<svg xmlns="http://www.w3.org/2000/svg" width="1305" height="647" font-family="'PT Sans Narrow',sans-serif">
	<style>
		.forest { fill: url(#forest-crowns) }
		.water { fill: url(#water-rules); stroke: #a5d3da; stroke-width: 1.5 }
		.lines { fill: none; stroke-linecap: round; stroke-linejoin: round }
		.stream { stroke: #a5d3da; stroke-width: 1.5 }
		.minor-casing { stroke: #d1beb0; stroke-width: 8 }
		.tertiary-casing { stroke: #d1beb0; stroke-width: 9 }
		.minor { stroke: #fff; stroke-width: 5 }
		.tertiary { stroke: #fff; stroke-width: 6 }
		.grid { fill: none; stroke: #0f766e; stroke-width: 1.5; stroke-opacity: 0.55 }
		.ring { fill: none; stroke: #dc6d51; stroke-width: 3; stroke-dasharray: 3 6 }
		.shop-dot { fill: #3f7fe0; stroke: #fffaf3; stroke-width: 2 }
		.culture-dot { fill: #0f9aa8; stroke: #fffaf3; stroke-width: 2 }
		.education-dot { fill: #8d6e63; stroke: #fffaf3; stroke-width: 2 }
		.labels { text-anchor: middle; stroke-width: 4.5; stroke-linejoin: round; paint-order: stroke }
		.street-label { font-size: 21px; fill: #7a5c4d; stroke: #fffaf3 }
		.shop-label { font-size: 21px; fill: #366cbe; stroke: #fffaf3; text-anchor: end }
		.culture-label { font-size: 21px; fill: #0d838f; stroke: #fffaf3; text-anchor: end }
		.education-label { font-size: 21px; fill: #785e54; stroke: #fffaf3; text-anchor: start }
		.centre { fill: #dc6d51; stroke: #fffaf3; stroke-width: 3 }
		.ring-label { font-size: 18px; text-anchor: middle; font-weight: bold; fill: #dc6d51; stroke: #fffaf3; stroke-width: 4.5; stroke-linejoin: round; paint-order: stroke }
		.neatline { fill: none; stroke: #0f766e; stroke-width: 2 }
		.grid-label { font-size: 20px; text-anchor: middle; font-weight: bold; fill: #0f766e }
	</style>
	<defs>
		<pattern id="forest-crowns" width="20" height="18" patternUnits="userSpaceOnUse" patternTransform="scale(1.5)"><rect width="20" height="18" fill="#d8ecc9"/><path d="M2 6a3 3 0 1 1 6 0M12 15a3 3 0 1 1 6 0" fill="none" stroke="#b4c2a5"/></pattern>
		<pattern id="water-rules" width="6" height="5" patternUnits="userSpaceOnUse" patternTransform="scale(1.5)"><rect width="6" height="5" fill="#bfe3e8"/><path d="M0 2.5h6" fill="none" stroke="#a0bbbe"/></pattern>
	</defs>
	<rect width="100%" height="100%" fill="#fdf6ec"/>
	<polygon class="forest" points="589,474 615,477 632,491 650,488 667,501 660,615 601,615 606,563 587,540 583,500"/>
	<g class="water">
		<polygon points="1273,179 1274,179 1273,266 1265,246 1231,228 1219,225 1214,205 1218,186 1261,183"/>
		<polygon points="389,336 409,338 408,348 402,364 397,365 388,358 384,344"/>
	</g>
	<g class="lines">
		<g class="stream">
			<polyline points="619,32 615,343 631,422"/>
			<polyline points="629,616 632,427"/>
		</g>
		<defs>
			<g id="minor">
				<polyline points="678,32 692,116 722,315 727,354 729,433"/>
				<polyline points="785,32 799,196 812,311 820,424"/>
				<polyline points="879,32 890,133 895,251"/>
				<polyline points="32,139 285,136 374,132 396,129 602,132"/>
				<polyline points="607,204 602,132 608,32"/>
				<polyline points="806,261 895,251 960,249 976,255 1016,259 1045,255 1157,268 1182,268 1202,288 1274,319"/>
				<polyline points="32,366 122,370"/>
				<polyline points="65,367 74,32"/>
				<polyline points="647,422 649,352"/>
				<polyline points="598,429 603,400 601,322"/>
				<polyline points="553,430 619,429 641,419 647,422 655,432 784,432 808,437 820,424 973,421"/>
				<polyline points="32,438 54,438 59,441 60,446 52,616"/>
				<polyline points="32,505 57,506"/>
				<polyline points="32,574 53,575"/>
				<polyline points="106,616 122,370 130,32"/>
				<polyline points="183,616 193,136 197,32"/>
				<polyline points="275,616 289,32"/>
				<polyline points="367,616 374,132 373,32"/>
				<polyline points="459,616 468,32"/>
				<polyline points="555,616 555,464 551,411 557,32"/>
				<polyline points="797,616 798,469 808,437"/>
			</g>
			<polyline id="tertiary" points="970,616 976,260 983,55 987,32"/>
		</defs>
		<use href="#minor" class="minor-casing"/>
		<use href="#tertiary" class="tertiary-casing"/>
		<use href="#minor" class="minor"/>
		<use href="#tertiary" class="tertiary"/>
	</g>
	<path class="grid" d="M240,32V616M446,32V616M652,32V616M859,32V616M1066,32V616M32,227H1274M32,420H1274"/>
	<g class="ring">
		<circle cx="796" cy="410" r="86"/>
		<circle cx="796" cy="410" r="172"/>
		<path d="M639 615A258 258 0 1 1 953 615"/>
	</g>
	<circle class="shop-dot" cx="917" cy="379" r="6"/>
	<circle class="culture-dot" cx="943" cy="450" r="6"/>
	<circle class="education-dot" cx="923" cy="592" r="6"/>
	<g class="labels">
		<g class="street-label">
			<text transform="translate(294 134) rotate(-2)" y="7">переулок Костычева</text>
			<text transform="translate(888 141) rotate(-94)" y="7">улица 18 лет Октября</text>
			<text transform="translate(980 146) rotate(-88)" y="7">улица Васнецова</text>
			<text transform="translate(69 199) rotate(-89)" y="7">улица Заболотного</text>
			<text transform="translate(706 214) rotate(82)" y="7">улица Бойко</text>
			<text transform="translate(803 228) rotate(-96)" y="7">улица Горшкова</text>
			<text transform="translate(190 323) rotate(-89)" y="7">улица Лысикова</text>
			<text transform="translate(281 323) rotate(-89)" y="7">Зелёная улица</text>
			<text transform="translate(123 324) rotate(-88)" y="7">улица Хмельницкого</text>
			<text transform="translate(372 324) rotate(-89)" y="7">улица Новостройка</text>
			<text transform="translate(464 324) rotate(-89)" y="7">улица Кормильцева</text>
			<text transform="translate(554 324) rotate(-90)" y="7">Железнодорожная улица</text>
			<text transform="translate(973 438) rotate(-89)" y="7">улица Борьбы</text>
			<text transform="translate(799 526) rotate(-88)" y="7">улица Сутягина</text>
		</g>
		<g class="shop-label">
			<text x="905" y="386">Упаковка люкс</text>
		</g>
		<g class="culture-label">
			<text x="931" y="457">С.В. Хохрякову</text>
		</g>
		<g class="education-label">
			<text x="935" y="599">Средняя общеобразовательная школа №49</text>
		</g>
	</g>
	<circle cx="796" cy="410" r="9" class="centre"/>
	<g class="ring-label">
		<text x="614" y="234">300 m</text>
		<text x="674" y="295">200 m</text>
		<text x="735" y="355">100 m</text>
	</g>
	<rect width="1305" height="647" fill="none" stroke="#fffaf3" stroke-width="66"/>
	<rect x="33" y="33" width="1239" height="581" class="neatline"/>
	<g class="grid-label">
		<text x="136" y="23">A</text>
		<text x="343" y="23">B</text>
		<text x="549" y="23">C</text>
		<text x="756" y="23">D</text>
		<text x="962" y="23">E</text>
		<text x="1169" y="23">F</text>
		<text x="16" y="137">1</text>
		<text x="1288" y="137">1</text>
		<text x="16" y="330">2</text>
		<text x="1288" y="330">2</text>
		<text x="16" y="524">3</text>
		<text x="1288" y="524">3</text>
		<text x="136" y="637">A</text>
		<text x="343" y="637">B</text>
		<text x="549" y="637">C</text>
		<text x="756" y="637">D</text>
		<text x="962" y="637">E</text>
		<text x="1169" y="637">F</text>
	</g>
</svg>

——————

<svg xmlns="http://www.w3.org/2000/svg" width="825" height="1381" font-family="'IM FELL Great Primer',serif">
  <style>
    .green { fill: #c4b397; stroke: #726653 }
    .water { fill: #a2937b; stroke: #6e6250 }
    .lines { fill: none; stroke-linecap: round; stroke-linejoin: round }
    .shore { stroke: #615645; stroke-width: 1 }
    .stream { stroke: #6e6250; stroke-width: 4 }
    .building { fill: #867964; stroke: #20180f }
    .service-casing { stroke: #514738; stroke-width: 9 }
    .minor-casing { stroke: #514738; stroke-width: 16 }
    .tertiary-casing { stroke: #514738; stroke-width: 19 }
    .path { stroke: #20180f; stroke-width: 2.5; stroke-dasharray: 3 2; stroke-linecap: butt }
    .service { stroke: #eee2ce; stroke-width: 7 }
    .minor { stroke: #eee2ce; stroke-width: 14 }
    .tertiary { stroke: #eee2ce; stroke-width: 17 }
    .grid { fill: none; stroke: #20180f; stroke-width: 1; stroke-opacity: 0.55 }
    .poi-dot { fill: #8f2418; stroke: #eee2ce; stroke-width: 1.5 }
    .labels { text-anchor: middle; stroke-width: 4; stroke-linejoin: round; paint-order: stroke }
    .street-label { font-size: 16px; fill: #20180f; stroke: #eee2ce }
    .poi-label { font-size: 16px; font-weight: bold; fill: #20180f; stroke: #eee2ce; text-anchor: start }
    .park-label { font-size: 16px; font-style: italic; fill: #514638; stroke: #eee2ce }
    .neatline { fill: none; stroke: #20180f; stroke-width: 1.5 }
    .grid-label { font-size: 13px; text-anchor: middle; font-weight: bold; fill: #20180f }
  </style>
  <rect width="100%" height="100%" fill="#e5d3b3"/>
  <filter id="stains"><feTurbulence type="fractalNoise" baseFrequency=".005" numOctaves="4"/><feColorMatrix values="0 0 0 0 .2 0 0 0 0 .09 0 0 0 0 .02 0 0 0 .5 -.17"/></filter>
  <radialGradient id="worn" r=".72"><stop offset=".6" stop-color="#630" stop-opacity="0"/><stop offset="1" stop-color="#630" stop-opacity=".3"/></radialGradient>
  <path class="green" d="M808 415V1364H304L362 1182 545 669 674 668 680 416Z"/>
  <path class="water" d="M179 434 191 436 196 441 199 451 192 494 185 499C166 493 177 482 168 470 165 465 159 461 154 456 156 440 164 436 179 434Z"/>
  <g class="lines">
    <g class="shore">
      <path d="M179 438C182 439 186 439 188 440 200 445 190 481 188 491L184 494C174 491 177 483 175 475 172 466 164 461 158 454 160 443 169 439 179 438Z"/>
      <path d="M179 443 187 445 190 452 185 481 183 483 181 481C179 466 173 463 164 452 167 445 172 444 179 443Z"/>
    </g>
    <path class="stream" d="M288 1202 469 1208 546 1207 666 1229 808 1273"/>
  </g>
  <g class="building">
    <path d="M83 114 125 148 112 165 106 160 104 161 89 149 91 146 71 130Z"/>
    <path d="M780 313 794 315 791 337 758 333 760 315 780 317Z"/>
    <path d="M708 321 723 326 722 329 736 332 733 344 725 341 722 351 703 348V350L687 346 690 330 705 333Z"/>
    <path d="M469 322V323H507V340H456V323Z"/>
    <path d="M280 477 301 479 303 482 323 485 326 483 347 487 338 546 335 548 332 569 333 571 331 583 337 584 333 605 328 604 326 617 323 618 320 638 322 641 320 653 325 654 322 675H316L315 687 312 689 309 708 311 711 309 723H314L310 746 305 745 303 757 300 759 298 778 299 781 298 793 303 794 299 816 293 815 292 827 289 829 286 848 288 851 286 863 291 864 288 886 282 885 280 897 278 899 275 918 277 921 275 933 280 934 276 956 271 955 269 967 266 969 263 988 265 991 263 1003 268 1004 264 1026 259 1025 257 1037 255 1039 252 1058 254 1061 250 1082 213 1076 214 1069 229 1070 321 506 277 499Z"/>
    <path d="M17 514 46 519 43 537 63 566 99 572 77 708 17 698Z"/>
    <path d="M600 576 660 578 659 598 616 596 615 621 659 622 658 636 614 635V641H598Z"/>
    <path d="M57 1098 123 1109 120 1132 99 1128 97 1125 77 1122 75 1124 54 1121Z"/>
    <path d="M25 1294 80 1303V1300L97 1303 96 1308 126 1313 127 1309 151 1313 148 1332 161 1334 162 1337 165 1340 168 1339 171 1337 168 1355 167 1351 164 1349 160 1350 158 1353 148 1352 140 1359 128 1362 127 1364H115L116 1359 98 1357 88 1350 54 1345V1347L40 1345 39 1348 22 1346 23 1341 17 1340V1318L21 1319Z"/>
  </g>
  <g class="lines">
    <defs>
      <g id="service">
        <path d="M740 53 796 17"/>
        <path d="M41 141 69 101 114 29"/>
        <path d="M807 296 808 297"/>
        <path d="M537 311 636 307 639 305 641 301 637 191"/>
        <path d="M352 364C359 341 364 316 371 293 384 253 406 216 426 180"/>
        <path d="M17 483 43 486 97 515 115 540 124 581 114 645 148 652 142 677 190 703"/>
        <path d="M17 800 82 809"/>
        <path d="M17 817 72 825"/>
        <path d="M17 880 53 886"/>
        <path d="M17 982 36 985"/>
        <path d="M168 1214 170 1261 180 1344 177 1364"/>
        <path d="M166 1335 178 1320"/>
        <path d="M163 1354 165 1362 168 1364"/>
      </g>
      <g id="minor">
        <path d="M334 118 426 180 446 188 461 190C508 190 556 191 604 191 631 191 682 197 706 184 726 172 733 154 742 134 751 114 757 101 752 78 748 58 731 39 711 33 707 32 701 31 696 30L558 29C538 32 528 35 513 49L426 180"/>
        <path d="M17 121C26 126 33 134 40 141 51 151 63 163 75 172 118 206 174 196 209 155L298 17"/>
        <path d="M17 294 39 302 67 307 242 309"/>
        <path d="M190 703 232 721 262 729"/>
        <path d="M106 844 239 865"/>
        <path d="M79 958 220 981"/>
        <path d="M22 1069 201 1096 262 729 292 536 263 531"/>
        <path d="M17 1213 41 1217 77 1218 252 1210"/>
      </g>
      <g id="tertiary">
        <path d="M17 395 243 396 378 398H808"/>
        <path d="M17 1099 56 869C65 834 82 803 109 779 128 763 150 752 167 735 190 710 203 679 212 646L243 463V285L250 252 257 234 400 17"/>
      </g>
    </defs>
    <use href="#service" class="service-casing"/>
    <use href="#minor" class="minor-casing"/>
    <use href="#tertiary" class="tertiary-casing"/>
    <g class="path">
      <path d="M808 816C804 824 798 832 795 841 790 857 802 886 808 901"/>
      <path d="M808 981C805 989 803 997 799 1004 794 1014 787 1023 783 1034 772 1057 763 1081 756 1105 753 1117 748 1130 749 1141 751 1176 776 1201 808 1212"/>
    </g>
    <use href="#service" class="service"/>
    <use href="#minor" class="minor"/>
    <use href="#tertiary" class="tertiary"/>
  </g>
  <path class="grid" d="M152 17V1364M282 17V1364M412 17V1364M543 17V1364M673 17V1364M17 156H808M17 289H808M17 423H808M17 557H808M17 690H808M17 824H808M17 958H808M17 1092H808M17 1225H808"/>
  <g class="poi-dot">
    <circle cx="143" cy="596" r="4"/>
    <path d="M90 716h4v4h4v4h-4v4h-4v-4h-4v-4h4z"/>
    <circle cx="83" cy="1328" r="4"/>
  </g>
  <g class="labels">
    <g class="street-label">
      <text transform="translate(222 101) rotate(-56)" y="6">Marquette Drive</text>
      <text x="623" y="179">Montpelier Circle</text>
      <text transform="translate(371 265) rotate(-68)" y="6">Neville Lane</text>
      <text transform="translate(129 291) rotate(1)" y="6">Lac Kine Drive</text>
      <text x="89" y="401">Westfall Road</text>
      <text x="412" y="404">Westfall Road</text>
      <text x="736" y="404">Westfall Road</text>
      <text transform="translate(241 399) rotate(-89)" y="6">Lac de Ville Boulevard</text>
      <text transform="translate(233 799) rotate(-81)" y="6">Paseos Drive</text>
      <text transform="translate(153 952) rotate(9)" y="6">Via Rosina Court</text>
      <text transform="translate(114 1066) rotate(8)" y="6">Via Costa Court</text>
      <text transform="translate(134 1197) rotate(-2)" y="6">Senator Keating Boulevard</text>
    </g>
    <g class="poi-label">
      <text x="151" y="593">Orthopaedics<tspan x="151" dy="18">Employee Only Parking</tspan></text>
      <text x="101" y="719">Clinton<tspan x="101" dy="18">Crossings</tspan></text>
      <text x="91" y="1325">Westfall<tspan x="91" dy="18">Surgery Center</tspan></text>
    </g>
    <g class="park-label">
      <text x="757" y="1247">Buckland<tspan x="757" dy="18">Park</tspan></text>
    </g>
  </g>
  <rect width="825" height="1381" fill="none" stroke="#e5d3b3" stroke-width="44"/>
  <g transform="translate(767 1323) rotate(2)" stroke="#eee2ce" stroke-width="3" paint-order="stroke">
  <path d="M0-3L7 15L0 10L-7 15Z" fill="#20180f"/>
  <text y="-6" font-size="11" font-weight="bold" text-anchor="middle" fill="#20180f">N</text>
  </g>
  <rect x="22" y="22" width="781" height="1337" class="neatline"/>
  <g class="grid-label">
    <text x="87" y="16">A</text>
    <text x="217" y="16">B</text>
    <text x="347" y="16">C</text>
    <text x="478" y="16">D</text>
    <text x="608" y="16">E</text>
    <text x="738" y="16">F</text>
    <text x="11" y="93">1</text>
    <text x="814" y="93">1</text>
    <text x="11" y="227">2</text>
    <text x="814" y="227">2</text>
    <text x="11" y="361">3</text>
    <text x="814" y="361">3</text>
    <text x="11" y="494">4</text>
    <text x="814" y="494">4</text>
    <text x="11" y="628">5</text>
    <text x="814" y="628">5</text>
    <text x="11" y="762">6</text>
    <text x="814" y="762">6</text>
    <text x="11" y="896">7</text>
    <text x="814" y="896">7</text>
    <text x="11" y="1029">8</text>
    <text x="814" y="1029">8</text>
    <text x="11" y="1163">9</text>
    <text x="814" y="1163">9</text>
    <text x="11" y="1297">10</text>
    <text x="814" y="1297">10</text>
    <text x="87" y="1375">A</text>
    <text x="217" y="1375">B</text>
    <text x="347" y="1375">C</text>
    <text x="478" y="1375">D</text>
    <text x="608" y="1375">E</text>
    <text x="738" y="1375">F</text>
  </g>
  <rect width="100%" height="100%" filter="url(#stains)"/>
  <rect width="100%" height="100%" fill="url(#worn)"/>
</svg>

——————

What is needed is a verbatim copy of every line in the records above from the one containing "#fff; stroke-width: 5" down to the one containing "middle; stroke-width: 4.5;", both included, and nothing more.

§ Reply to the exercise
		.minor { stroke: #fff; stroke-width: 5 }
		.tertiary { stroke: #fff; stroke-width: 6 }
		.grid { fill: none; stroke: #0f766e; stroke-width: 1.5; stroke-opacity: 0.55 }
		.ring { fill: none; stroke: #dc6d51; stroke-width: 3; stroke-dasharray: 3 6 }
		.shop-dot { fill: #3f7fe0; stroke: #fffaf3; stroke-width: 2 }
		.culture-dot { fill: #0f9aa8; stroke: #fffaf3; stroke-width: 2 }
		.education-dot { fill: #8d6e63; stroke: #fffaf3; stroke-width: 2 }
		.labels { text-anchor: middle; stroke-width: 4.5; stroke-linejoin: round; paint-order: stroke }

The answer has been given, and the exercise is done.